8. Will attend no less than one-half (1/2) of the Executive Council meetings. In the case of co-chairs, they will share the one-half meeting attendance requirement.
9. Will submit a written committee report if the committee is not represented at an Executive Council meeting.
10. The Executive Council will call a general membership business meeting within 30 days of receiving a petition as outlined
in Article 3, Section C, 6.
D. A quorum will consist of a minimum of five (5) members of the Executive Council.
Article X: Meetings
A. There shall be at least two general membership business meetings a year.
B. The election meeting shall be considered a general membership business meeting.
C. Notices of each general membership business meeting shall be provided to each member in good standing.
D. Special general membership business meetings may be called by the President with the approval of the Executive Council.
E. Notification of a special general membership business meeting must state a reason for the meeting.
Article XI: Amendments to the Bylaws and Policies
A. Proposed amendments to the Bylaws and Policies shall be made in writing to the Secretary.
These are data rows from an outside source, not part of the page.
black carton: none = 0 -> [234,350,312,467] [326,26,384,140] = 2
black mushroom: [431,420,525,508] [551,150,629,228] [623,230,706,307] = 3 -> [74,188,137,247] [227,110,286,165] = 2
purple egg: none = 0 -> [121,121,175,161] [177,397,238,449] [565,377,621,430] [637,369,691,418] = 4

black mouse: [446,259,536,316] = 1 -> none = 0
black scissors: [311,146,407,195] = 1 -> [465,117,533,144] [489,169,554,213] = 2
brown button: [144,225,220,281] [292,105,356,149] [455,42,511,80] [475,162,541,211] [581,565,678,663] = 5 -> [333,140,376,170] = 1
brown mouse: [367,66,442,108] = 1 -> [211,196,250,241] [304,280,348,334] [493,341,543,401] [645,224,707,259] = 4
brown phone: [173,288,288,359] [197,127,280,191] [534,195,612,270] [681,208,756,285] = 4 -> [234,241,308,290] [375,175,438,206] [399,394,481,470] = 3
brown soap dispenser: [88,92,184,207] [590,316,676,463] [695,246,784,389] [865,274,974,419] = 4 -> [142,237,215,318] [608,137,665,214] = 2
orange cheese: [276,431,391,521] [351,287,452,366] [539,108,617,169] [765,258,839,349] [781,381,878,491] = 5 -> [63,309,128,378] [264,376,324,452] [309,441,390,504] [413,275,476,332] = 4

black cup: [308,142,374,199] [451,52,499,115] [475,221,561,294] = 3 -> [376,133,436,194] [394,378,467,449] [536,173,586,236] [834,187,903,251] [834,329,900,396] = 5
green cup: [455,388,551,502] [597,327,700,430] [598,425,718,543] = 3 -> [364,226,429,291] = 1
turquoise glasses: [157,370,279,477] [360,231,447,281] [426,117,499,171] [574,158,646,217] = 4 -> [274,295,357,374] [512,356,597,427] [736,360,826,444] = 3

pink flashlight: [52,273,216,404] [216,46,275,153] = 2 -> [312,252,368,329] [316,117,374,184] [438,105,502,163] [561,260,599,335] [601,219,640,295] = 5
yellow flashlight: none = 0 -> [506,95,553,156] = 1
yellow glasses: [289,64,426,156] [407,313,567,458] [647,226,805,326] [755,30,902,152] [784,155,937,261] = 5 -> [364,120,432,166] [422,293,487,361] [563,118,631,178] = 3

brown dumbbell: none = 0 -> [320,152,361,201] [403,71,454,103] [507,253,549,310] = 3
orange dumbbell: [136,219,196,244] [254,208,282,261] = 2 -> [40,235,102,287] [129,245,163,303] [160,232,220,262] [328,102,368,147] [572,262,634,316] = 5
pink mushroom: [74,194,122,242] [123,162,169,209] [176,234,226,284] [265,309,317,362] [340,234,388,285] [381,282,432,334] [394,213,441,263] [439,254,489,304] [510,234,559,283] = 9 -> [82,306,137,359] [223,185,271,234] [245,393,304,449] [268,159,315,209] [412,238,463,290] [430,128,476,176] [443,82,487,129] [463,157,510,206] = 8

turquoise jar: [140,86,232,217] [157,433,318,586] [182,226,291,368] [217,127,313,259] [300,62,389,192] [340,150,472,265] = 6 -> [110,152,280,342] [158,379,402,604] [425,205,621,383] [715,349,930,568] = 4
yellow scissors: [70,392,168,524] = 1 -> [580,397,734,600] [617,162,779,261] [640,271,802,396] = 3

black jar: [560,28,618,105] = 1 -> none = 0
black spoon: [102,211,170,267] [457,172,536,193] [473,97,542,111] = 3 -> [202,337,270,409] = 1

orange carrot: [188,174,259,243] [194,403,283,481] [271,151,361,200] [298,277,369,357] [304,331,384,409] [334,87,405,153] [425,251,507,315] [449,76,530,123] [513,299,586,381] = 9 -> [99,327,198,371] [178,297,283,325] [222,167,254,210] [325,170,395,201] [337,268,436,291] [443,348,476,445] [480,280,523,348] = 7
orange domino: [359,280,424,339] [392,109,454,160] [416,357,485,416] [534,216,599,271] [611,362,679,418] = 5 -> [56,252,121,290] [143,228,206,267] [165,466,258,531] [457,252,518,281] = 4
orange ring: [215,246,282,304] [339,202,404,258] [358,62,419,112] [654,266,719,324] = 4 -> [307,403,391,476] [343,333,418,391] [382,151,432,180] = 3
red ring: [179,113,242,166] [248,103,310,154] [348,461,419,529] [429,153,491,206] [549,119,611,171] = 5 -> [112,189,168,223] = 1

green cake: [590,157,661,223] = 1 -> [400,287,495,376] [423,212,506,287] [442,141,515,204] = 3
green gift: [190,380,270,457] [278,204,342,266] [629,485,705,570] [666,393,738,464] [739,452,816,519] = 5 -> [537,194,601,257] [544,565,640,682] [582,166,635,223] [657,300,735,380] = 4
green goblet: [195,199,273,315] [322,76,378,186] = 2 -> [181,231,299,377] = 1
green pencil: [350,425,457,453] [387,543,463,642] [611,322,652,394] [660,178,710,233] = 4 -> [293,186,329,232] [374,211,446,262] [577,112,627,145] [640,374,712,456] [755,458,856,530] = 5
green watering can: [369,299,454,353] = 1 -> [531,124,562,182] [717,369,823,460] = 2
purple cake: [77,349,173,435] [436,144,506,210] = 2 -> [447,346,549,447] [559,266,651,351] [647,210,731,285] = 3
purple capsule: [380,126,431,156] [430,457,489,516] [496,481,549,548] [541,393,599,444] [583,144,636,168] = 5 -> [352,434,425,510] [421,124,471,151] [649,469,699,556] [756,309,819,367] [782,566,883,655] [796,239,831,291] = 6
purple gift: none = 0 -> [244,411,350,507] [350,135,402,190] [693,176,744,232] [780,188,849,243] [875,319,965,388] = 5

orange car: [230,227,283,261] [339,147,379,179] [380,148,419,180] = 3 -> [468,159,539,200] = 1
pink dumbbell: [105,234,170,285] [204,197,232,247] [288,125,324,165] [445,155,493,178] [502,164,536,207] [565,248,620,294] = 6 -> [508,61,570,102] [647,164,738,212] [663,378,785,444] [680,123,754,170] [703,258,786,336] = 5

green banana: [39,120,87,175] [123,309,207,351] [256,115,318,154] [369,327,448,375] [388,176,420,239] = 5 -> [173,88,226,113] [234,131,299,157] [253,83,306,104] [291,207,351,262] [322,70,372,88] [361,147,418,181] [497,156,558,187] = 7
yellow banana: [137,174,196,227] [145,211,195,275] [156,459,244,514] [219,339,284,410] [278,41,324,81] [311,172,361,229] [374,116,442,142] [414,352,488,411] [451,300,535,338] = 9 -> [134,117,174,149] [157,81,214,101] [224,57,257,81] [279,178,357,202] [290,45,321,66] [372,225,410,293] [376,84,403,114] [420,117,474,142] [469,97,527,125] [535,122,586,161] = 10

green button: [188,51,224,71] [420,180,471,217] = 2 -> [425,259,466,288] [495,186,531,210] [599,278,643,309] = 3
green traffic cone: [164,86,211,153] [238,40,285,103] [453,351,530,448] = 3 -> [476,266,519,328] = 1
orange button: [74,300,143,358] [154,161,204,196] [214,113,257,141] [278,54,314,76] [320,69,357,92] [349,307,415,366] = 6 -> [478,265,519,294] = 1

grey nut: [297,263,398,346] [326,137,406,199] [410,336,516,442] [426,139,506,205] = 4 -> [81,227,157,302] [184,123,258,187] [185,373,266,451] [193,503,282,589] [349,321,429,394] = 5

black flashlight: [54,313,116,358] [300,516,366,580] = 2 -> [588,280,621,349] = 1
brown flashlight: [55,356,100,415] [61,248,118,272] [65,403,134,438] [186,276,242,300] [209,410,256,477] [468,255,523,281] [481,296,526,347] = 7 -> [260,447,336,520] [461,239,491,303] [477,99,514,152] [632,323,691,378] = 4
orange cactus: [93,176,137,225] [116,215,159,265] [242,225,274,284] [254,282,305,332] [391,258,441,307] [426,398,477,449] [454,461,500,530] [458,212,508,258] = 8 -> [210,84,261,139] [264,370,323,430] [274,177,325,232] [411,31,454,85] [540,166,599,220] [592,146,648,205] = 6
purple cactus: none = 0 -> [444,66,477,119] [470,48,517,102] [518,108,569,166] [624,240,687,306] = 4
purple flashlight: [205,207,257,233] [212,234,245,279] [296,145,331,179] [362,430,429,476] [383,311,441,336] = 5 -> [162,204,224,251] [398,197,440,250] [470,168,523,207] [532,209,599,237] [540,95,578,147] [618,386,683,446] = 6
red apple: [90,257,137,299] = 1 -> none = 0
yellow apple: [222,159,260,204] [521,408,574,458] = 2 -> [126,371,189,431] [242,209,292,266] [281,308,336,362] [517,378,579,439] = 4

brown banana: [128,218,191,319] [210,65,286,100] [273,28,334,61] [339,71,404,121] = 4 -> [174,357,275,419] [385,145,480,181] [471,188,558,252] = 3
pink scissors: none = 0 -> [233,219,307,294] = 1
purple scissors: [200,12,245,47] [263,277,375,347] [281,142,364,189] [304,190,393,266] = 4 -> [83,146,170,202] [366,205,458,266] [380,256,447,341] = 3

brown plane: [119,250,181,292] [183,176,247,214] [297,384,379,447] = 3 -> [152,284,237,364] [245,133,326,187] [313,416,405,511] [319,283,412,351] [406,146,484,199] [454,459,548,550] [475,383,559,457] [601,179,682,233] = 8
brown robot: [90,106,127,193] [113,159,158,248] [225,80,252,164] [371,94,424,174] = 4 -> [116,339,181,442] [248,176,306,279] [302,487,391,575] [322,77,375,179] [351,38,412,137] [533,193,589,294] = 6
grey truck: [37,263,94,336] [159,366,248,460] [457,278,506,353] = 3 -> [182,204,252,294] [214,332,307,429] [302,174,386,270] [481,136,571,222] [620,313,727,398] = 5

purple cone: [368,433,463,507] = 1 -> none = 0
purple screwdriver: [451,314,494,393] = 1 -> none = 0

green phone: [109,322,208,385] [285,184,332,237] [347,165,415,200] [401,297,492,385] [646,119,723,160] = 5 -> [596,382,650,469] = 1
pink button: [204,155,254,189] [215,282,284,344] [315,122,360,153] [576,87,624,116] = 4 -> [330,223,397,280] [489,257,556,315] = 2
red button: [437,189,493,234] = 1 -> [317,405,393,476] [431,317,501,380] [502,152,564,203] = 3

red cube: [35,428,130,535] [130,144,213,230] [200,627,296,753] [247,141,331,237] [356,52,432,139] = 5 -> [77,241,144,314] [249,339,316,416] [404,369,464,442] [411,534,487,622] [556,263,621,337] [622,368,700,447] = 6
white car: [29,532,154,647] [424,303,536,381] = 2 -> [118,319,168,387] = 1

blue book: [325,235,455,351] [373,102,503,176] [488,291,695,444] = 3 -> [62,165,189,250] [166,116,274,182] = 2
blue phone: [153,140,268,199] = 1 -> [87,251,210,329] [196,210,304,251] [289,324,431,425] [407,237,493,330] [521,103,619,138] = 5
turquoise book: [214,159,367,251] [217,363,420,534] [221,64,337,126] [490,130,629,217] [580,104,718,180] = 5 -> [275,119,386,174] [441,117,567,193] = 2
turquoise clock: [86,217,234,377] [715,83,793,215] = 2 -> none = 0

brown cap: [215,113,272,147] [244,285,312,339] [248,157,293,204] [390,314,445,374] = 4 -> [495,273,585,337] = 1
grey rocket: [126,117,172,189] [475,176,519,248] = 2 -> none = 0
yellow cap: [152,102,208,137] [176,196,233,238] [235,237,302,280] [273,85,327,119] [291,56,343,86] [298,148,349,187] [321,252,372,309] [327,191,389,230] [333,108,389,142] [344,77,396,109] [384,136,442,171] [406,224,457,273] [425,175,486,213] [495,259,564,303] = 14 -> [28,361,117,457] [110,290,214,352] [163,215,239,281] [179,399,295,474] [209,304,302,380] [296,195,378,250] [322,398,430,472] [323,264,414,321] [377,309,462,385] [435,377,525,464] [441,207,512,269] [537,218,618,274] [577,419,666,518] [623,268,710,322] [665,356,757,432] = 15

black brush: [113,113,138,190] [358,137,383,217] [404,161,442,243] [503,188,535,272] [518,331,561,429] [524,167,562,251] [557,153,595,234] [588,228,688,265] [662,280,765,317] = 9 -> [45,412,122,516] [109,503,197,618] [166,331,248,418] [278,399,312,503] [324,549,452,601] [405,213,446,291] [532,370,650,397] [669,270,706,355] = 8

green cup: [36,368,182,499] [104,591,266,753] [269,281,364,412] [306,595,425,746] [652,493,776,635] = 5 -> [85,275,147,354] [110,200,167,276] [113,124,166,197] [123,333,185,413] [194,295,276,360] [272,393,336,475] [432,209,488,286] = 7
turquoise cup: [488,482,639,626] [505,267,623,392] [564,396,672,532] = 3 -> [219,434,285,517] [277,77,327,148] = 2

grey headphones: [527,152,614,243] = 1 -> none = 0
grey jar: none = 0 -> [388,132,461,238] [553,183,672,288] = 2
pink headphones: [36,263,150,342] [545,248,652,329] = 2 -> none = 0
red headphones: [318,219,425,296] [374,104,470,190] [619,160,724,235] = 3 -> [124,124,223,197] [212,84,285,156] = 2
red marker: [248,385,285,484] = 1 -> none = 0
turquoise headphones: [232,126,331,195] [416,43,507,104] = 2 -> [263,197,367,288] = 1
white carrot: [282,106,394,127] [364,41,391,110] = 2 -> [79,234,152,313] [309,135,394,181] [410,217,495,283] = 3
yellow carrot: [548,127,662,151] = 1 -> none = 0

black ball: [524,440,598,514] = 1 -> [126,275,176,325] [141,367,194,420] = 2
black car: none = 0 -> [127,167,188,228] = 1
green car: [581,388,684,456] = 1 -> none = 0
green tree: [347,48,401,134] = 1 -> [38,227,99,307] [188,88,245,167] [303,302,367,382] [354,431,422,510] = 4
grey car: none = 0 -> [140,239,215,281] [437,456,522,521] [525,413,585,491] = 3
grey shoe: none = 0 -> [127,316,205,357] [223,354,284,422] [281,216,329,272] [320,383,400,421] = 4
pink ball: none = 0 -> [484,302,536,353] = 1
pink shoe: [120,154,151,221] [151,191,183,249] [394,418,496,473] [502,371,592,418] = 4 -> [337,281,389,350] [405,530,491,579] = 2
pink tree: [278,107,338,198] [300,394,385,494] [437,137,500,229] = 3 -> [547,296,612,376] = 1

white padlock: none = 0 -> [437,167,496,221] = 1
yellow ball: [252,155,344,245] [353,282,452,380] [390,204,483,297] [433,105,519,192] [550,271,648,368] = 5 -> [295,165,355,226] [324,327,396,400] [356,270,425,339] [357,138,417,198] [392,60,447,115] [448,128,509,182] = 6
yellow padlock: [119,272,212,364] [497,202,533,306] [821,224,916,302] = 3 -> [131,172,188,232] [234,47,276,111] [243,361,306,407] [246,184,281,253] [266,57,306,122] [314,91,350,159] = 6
The amendment(s) will then be presented to the Executive Council at the next meeting of the Council for comments and recommendations. Approval must be carried by a two-thirds (2/3) vote of the Executive Council.
B. Changes in the Bylaws and Policies may be enacted by a majority of those members in good standing, present and voting, at the general membership business meeting following the introduction of the amendment(s).
C. Availability of all proposed amendments to the Bylaws and Policies must be included in the notice of the next regularly scheduled general membership business meeting.
Article XII: Disbursement of Funds Upon Dissolution
Upon Dissolution of the Delaware Speech-Language-Hearing Association, all obligations of the organization shall be paid and discharged, or adequate provisions shall be made to pay outstanding balances. All remaining monies of the Association at the time of dissolution will be contributed to a worthy charity serving persons with communication/swallowing disabilities in Delaware, as chosen by the Delaware Speech-Language-Hearing Association Membership.